Name: 172.16.96.5:9866 (172.16.96.5)
Hostname: datanode-0.datanode.default.svc.cluster.local
Decommission Status : Normal
Configured Capacity: 210304475136 (195.86 GB)
DFS Used: 28672 (28 KB)
Non DFS Used: 62959616 (60.04 MB)
DFS Remaining: 210224709632 (195.79 GB)
DFS Used%: 0.00%
DFS Remaining%: 99.96%
Configured Cache Capacity: 0 (0 B)
Cache Used: 0 (0 B)
Cache Remaining: 0 (0 B)
Cache Used%: 100.00%
Cache Remaining%: 0.00%
Xceivers: 1
Last contact: Wed Dec 05 13:24:38 GMT 2018
Last Block Report: Wed Dec 05 13:05:56 GMT 2018

Checking the Replication Factor of HDFS

Last thing we want to check is to make sure that the Datanodes are indeed replicating. There are a few ways to do this. The following commands create a simple file, and then validate the replication factor. In both cases, the commands return 3 which is the default replication factor for HDFS.

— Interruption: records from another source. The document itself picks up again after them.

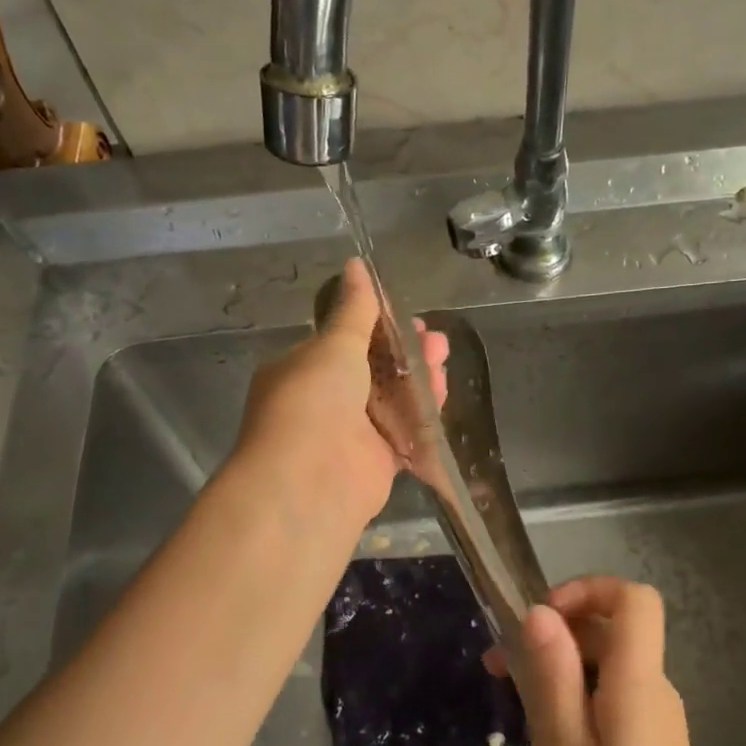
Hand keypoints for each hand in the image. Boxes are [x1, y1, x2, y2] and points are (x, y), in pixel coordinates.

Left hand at [234, 258, 449, 525]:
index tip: (408, 316)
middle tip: (436, 341)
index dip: (378, 326)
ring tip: (443, 362)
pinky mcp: (376, 462)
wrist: (311, 482)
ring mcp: (350, 434)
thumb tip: (356, 264)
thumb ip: (355, 310)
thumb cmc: (314, 401)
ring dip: (419, 379)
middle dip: (406, 352)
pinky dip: (423, 413)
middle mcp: (324, 401)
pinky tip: (442, 394)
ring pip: (392, 400)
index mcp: (302, 369)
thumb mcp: (334, 345)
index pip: (344, 340)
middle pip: (374, 370)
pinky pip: (404, 431)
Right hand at [500, 577, 731, 745]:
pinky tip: (547, 734)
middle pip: (612, 631)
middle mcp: (655, 690)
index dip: (588, 589)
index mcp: (639, 683)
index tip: (541, 617)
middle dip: (554, 635)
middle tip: (498, 668)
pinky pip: (613, 698)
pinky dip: (577, 697)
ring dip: (559, 669)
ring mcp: (658, 721)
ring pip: (608, 667)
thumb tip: (539, 612)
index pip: (634, 599)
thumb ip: (551, 675)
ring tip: (513, 702)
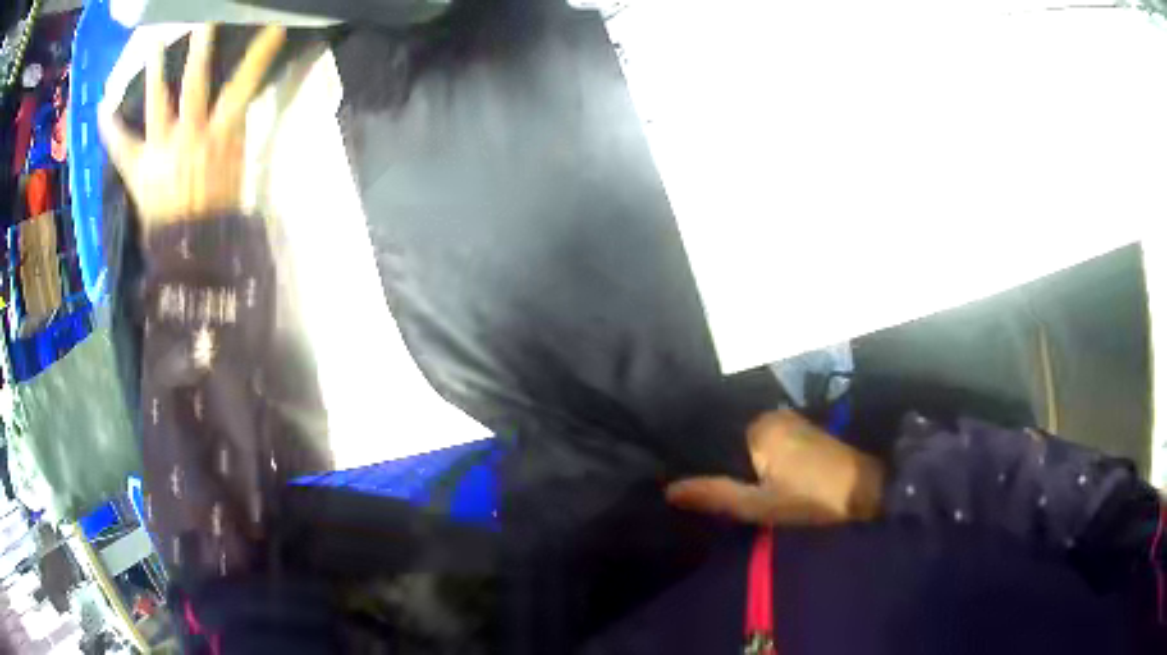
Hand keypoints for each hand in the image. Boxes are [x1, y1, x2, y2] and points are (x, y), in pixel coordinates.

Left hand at [98, 25, 285, 227]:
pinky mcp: (138, 169)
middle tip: (204, 20)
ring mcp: (160, 149)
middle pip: (196, 82)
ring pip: (157, 102)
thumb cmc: (217, 212)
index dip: (259, 55)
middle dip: (201, 48)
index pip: (244, 85)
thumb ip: (230, 135)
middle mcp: (189, 133)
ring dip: (155, 72)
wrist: (188, 251)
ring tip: (155, 45)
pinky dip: (111, 127)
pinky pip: (122, 145)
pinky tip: (103, 109)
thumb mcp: (235, 170)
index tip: (273, 29)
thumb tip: (232, 110)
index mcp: (219, 134)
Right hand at [666, 410, 884, 525]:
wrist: (866, 492)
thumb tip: (669, 490)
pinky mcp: (807, 433)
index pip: (716, 442)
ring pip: (755, 446)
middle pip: (736, 443)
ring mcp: (793, 422)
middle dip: (729, 467)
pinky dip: (766, 463)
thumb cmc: (811, 498)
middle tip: (726, 497)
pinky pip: (773, 446)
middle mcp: (773, 415)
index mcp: (759, 426)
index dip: (708, 467)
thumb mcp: (760, 505)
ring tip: (742, 490)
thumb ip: (716, 495)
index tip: (703, 490)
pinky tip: (767, 482)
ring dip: (749, 467)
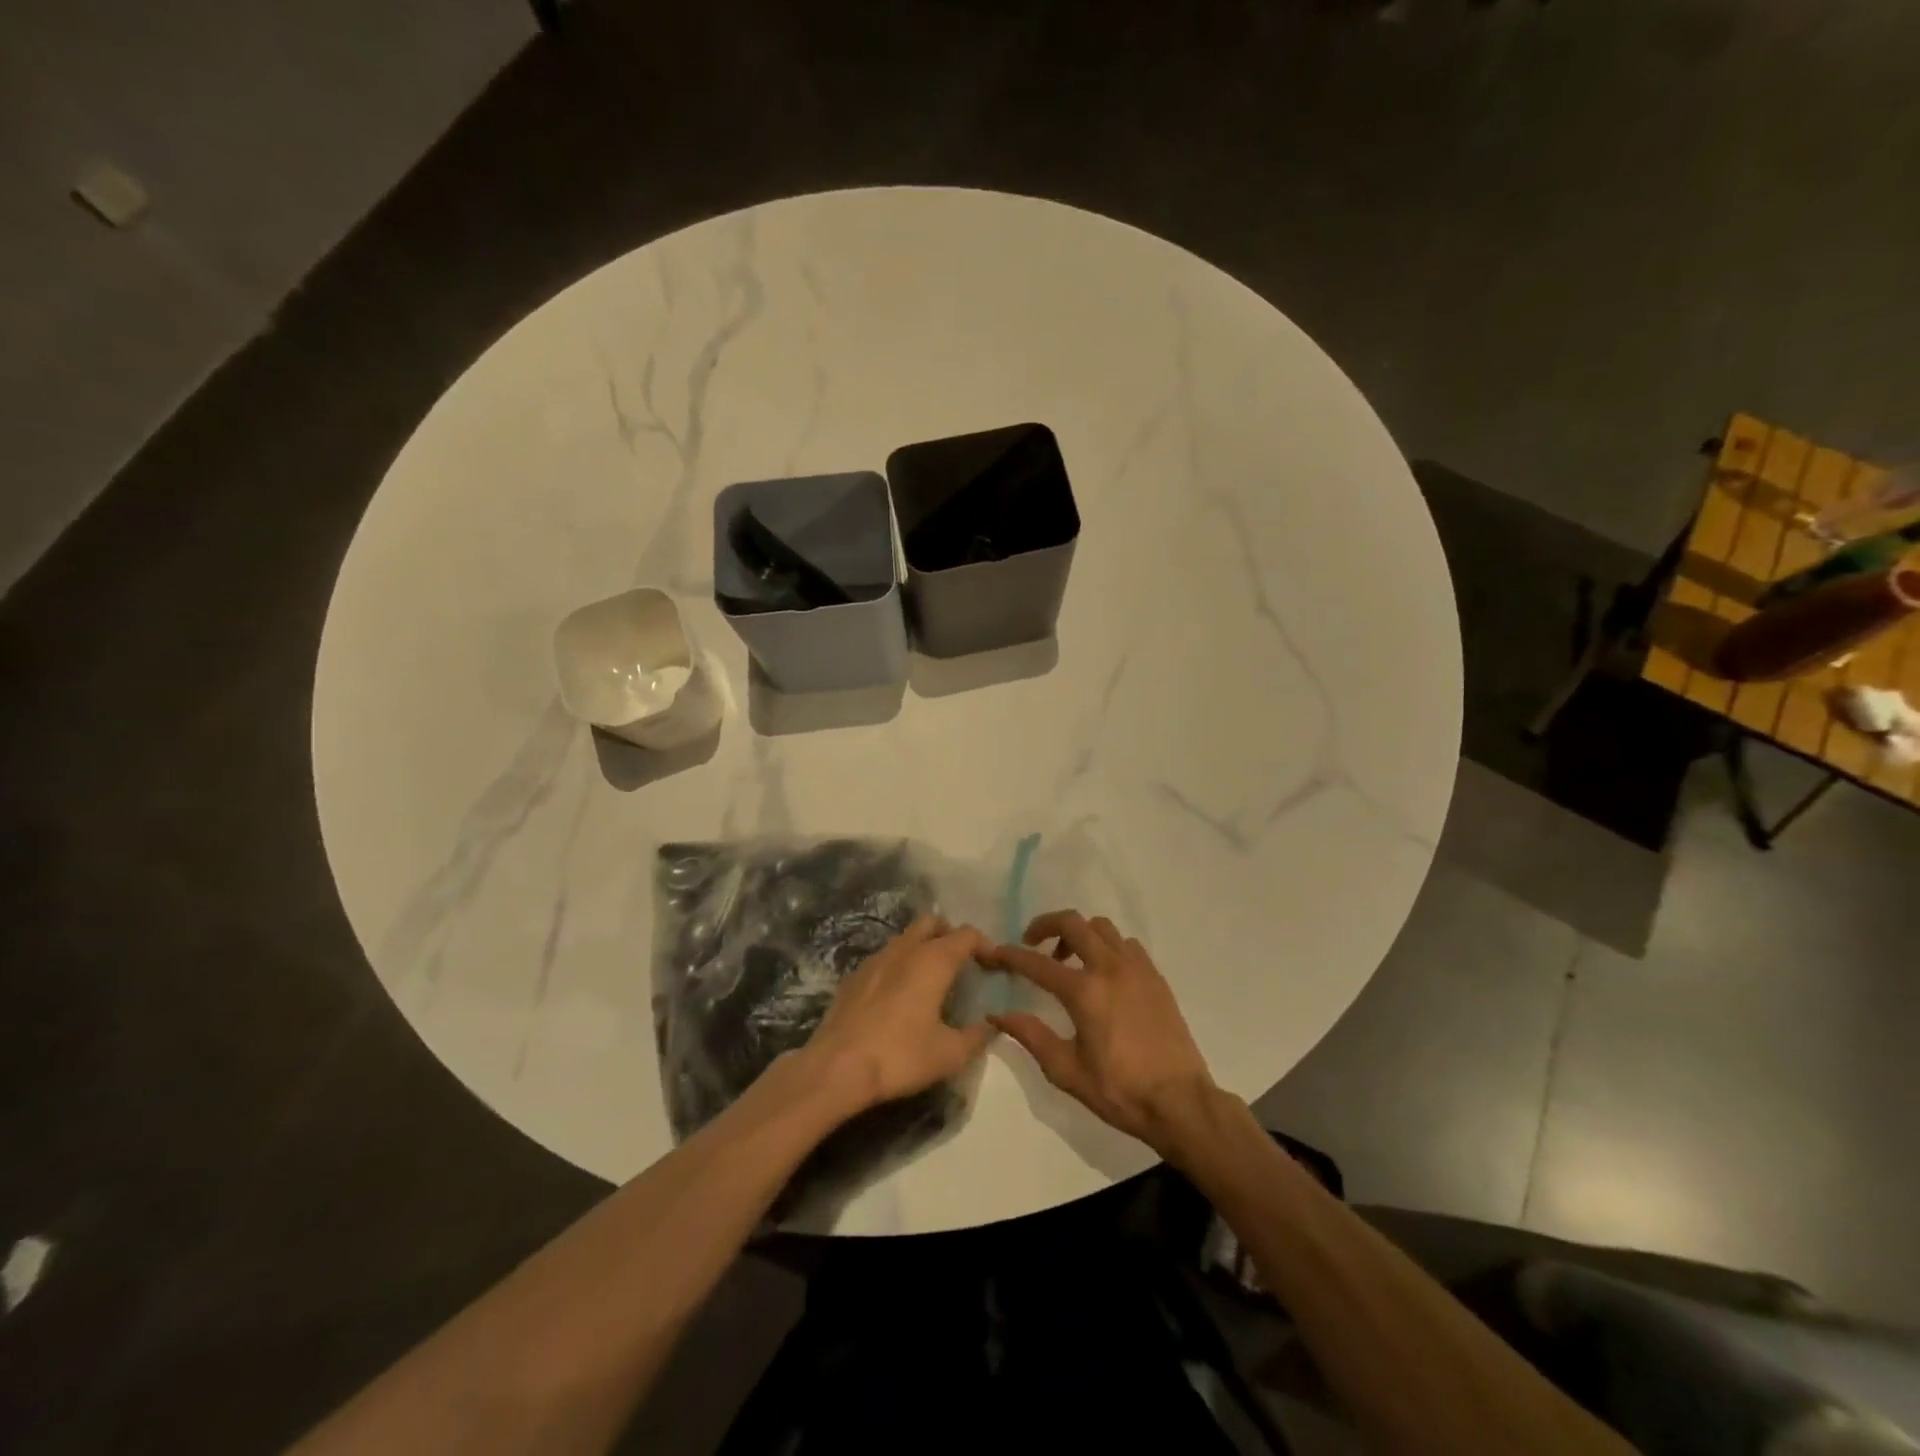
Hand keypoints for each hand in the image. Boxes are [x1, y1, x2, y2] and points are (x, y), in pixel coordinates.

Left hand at [797, 917, 992, 1115]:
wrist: (836, 1067)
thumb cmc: (900, 1056)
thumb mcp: (949, 1054)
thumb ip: (976, 1037)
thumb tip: (991, 1026)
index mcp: (933, 960)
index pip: (966, 934)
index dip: (984, 945)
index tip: (992, 965)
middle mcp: (904, 949)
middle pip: (932, 922)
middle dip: (950, 935)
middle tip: (961, 963)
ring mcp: (875, 959)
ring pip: (905, 937)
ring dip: (922, 947)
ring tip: (931, 979)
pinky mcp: (854, 976)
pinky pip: (885, 957)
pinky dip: (899, 964)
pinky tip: (899, 994)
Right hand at [984, 910, 1216, 1153]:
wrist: (1180, 1102)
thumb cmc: (1119, 1091)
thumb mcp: (1066, 1071)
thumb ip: (1031, 1036)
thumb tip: (999, 1015)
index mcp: (1084, 992)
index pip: (1037, 963)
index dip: (1011, 955)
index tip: (994, 953)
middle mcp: (1110, 968)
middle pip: (1072, 922)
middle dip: (1045, 925)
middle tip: (1032, 943)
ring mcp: (1137, 968)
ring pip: (1102, 927)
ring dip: (1079, 933)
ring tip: (1069, 959)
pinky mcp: (1155, 977)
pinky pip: (1126, 944)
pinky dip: (1107, 946)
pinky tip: (1104, 972)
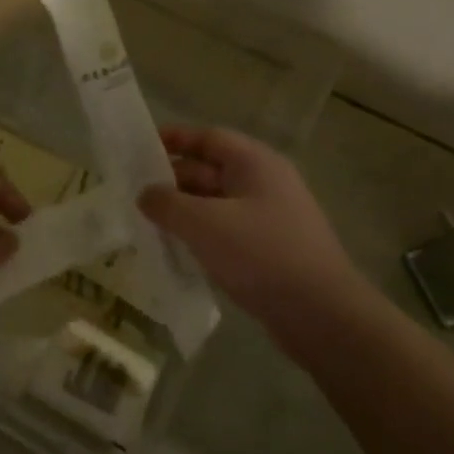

root@srvr:~/cormac-hadoop# kubectl exec -n default -it namenode-0 \
-- /opt/hadoop/bin/hdfs dfs -touchz /out.txt

root@srvr:~/cormac-hadoop# kubectl exec -n default -it namenode-0 \
-- /opt/hadoop/bin/hdfs dfs -stat %r /out.txt
3

root@srvr:~/cormac-hadoop# kubectl exec -n default -it namenode-0 \
-- /opt/hadoop/bin/hdfs dfs -ls /out.txt
-rw-r--r--   3 hdfs admin          0 2018-12-05 15:55 /out.txt

Conclusion

That looks to have scaled out just fine. Now there are a few things to keep in mind when dealing with StatefulSets, as per the guidance found here. Deleting and/or scaling a StatefulSet down will not delete the volumes associated with the StatefulSet. This is done to ensure data safety, which is generally more valuable than an automatic purge of all related StatefulSet resources.

With that in mind, I hope this has added some clarity to how we can provide different vSAN policies to different parts of a cloud native application, providing additional protection when the application needs it, but not consuming any additional HCI (hyperconverged infrastructure) resources when the application is able to protect itself through built-in mechanisms.